Material provided >>

===============

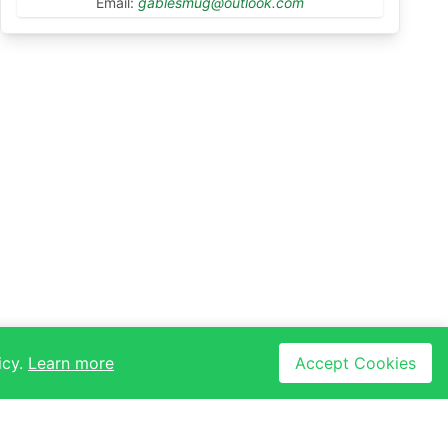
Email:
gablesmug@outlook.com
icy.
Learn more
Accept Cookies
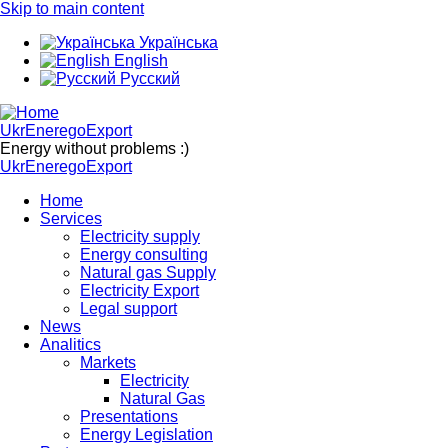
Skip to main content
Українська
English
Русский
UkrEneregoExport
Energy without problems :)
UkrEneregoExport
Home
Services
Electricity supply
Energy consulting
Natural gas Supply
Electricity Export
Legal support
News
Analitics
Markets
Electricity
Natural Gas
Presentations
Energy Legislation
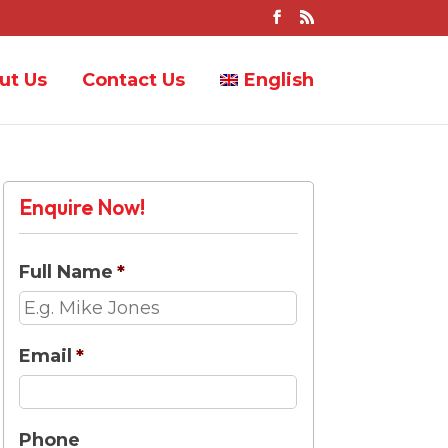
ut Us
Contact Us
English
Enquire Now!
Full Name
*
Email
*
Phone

===============

Directions for this task >>
Please retype all the text lines from the records above exactly as they appear, leaving out the pictures.

Reply >>
Email:
gablesmug@outlook.com
icy.
Learn more
Accept Cookies
Skip to main content
Українська
English
Русский
UkrEneregoExport
Energy without problems :)
UkrEneregoExport
Home
Services
Electricity supply
Energy consulting
Natural gas Supply
Electricity Export
Legal support
News
Analitics
Markets
Electricity
Natural Gas
Presentations
Energy Legislation
ut Us
Contact Us
English
Enquire Now!
Full Name
*
Email
*
Phone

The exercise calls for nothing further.